Bentuk seperti itulah yang disebut silogisme. Kalimat pertama (premis ma-yor) dan kalimat kedua (premis minor) merupakan pernyataan dasar untuk menarik kesimpulan (kalimat ketiga).
Pada contoh, kita lihat bahwa ungkapan “melanggar …” pada premis (mayor) diulangi dalam (premis minor). Demikian pula ungkapan “harus dihukum” di dalam kesimpulan. Hal itu terjadi pada bentuk silogisme yang standar.
Akan tetapi, kerap kali terjadi bahwa silogisme itu tidak mengikuti bentuk standar seperti itu.
Misalnya:
- Semua yang dihukum itu karena melanggar peraturan
- Kita selalu mematuhi peraturan
- Kita tidak perlu cemas bahwa kita akan dihukum.
Pernyataan itu dapat dikembalikan menjadi:
a. Semua yang melanggar peraturan harus dihukum
b. Kita tidak pernah melanggar (selalu mematuhi) peraturan
c. Kita tidak dihukum.
Secara singkat silogisme dapat dituliskan
JikaA=B dan B=C maka A=C
Silogisme terdiri dari ; Silogisme Katagorik, Silogisme Hipotetik dan Silogisme Disyungtif.
2.    Entimem
Di atas telah disinggung bahwa silogisme jarang sekali ditemukan di dalam kehidupan sehari-hari. Di dalam tulisan pun, bentuk itu hampir tidak pernah digunakan. Bentuk yang biasa ditemukan dan dipakai ialah bentuk entimem. Entimem ini pada dasarnya adalah silogisme. Tetapi, di dalam entimem salah satu premisnya dihilangkan/tidak diucapkan karena sudah sama-sama diketahui.
Contoh:
Menipu adalah dosa karena merugikan orang lain.
Kalimat di atas dapat dipenggal menjadi dua:
a. menipu adalah dosa
b. karena (menipu) merugikan orang lain.
Kalimat a merupakan kesimpulan sedangkan kalimat b adalah premis minor
(karena bersifat khusus). Maka silogisme dapat disusun:
Mn       : menipu merugikan orang lain
K          :menipu adalah dosa.
Dalam kalimat di atas, premis yang dihilangkan adalah premis mayor. Untuk melengkapinya kita harus ingat bahwa premis mayor selalu bersifat lebih umum, jadi tidak mungkin subjeknva “menipu”. Kita dapat menalar kembali dan menemukan premis mayornya: Perbuatan yang merugikan orang lain adalah dosa. Untuk mengubah entimem menjadi silogisme, mula-mula kita cari dulu ke- simpulannya. Kata-kata yang menandakan kesimpulan ialah kata-kata seperti jadi,
maka, karena itu, dengan demikian, dan sebagainya. Kalau sudah, kita temukan apa premis yang dihilangkan.
Contoh lain:
Pada malam hari tidak ada matahari, jadi tidak mungkin terjadi proses fotosintesis.

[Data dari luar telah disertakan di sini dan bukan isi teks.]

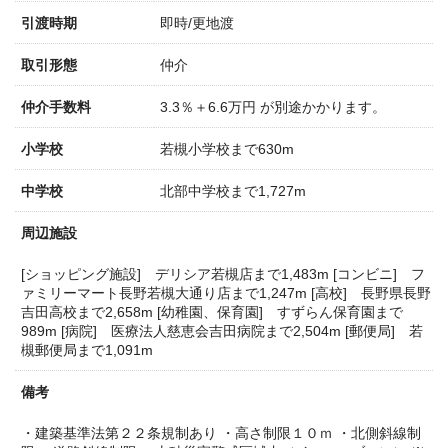
引渡時期
即時/更地渡
取引形態
仲介
仲介手数料
3.3％＋6.6万円 が別途かかります。
小学校
若槻小学校まで630m
中学校
北部中学校まで1,727m
周辺施設
[ショッピング施設] デリシア若槻店まで1,483m
[コンビニ] フ
ァミリーマート長野若槻大通り店まで1,247m
[高校] 長野県長野
吉田高校まで2,658m
[幼稚園、保育園] すずらん保育園まで
989m
[病院] 医療法人慈恵会吉田病院まで2,504m
[郵便局] 若
槻郵便局まで1,091m
備考
・建築基準法第２２条規制あり
・高さ制限１０ｍ
・北側斜線制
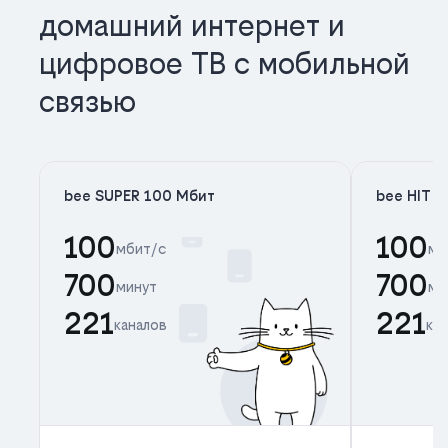
домашний интернет и
цифровое ТВ с мобильной
связью
bee SUPER 100 Мбит
bee HIT 
100
100
мбит/с
мб
700
700
минут
ми
221
221
каналов
ка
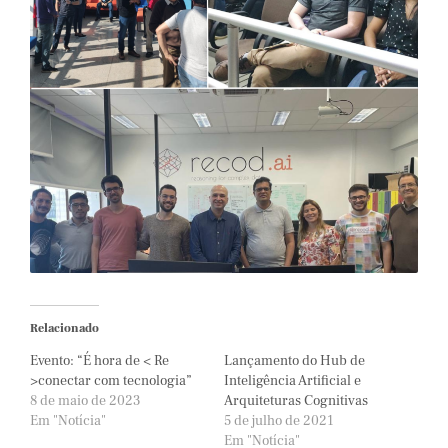
Relacionado
Evento: “É hora de < Re
Lançamento do Hub de
>conectar com tecnologia”
Inteligência Artificial e
8 de maio de 2023
Arquiteturas Cognitivas
Em "Notícia"
5 de julho de 2021
Em "Notícia"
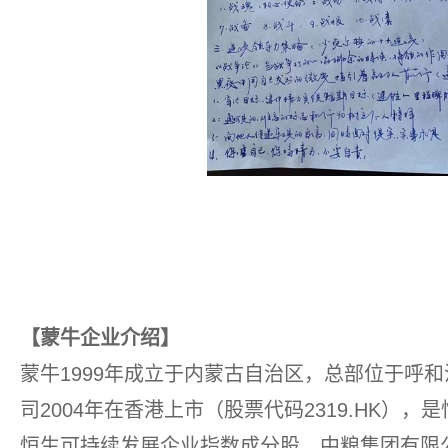
【蒙牛企业介绍】
蒙牛1999年成立于内蒙古自治区，总部位于呼
司2004年在香港上市（股票代码2319.HK）
恒生可持续发展企业指数成分股。中粮集团有限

Bagaimana bentuk silogismenya?
My        : Proses fotosintesis memerlukan sinar matahari
Mn        : Pada malam hari tidak ada matahari
K            : Pada malam hari tidak mungkin ada fotosintesis.
Sebaiknya, kita juga dapat mengubah silogisme ke dalam entimem, yaitu
dengan menghilangkan salah satu premisnya.
Contoh:
My       : Anak-anak yang berumur di atas sebelas tahun telah mampu berpikirformal.

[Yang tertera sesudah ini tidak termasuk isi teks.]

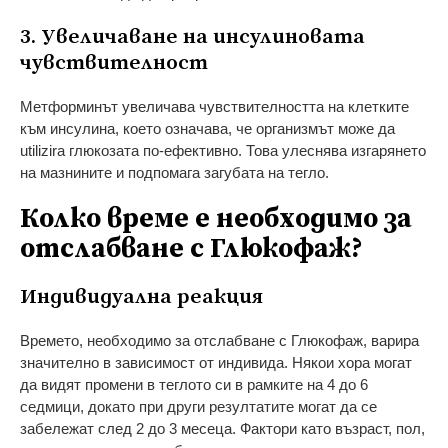
3. Увеличаване на инсулиновата
чувствителност
Метформинът увеличава чувствителността на клетките
към инсулина, което означава, че организмът може да
utilizira глюкозата по-ефективно. Това улеснява изгарянето
на мазнините и подпомага загубата на тегло.
Колко време е необходимо за
отслабване с Глюкофаж?
Индивидуална реакция
Времето, необходимо за отслабване с Глюкофаж, варира
значително в зависимост от индивида. Някои хора могат
да видят промени в теглото си в рамките на 4 до 6
седмици, докато при други резултатите могат да се
забележат след 2 до 3 месеца. Фактори като възраст, пол,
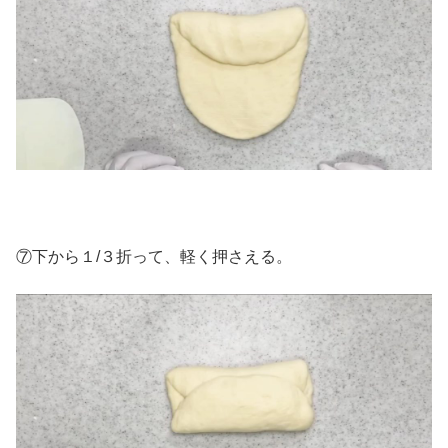
⑦下から１/３折って、軽く押さえる。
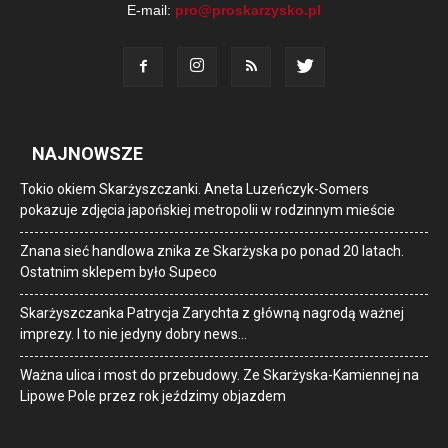
E-mail:
pro@proskarzysko.pl
NAJNOWSZE
Tokio okiem Skarżyszczanki. Aneta Luzeńczyk-Somers
pokazuje zdjęcia japońskiej metropolii w rodzinnym mieście
Znana sieć handlowa znika ze Skarżyska po ponad 20 latach.
Ostatnim sklepem było Supeco
Skarżyszczanka Patrycja Zarychta z główną nagrodą ważnej
imprezy. I to nie jedyny dobry news…
Ważna ulica i most do przebudowy. Ze Skarżyska-Kamiennej na
Lipowe Pole przez rok jeździmy objazdem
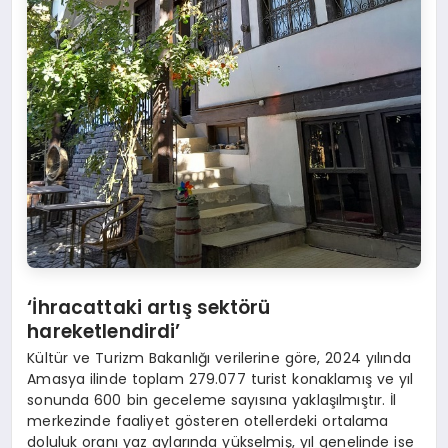
‘İhracattaki artış sektörü
hareketlendirdi’
Kültür ve Turizm Bakanlığı verilerine göre, 2024 yılında
Amasya ilinde toplam 279.077 turist konaklamış ve yıl
sonunda 600 bin geceleme sayısına yaklaşılmıştır. İl
merkezinde faaliyet gösteren otellerdeki ortalama
doluluk oranı yaz aylarında yükselmiş, yıl genelinde ise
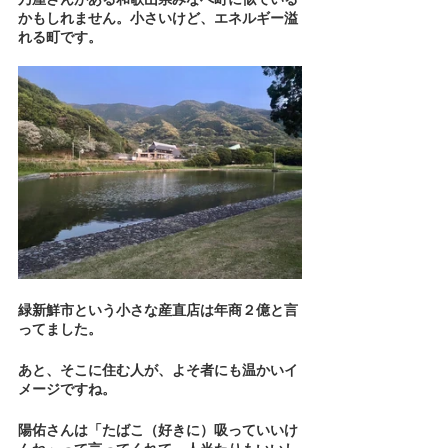
かもしれません。小さいけど、エネルギー溢
れる町です。
緑新鮮市という小さな産直店は年商２億と言
ってました。
あと、そこに住む人が、よそ者にも温かいイ
メージですね。
陽佑さんは「たばこ（好きに）吸っていいけ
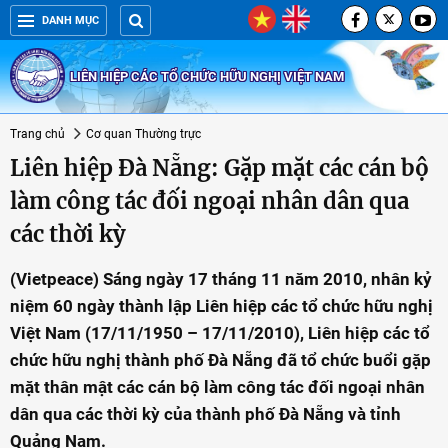
DANH MỤC
LIÊN HIỆP CÁC TỔ CHỨC HỮU NGHỊ VIỆT NAM
Trang chủ
Cơ quan Thường trực
Liên hiệp Đà Nẵng: Gặp mặt các cán bộ
làm công tác đối ngoại nhân dân qua
các thời kỳ
(Vietpeace) Sáng ngày 17 tháng 11 năm 2010, nhân kỷ
niệm 60 ngày thành lập Liên hiệp các tổ chức hữu nghị
Việt Nam (17/11/1950 – 17/11/2010), Liên hiệp các tổ
chức hữu nghị thành phố Đà Nẵng đã tổ chức buổi gặp
mặt thân mật các cán bộ làm công tác đối ngoại nhân
dân qua các thời kỳ của thành phố Đà Nẵng và tỉnh
Quảng Nam.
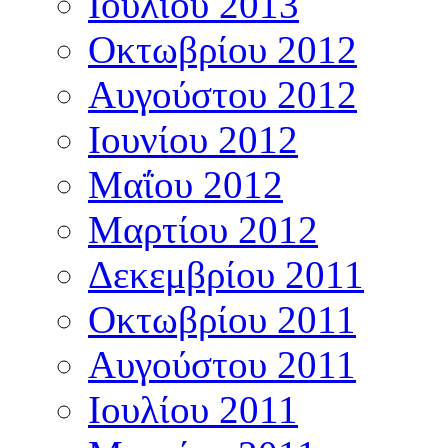
Ιουλίου 2013
Οκτωβρίου 2012
Αυγούστου 2012
Ιουνίου 2012
Μαΐου 2012
Μαρτίου 2012
Δεκεμβρίου 2011
Οκτωβρίου 2011
Αυγούστου 2011
Ιουλίου 2011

Mn       : Siswa kelas VI di Indonesia telah berumur lebih dari sebelas tahun
K           : Siswa kelas VI di Indonesia telah mampu berfikir formal
Kalau dihilangkan premis mayornya entimemnya akan berbunyi “siswa kelas VI di Indonesia telah berumur lebih dari sebelas tahun, jadi mereka mampu berpikir formal”. Atau dapat juga “Anak-anak kelas VI di Indonesia telah mampu berpikir formal karena mereka telah berumur lebih dari sebelas tahun”. Kalau dihilangkan premis minornya menjadi “Anak-anak yang berumur di atas sebelas tahun telah mampu berpikir formal; karena itu siswa kelas VI telah mampu berpikir formal.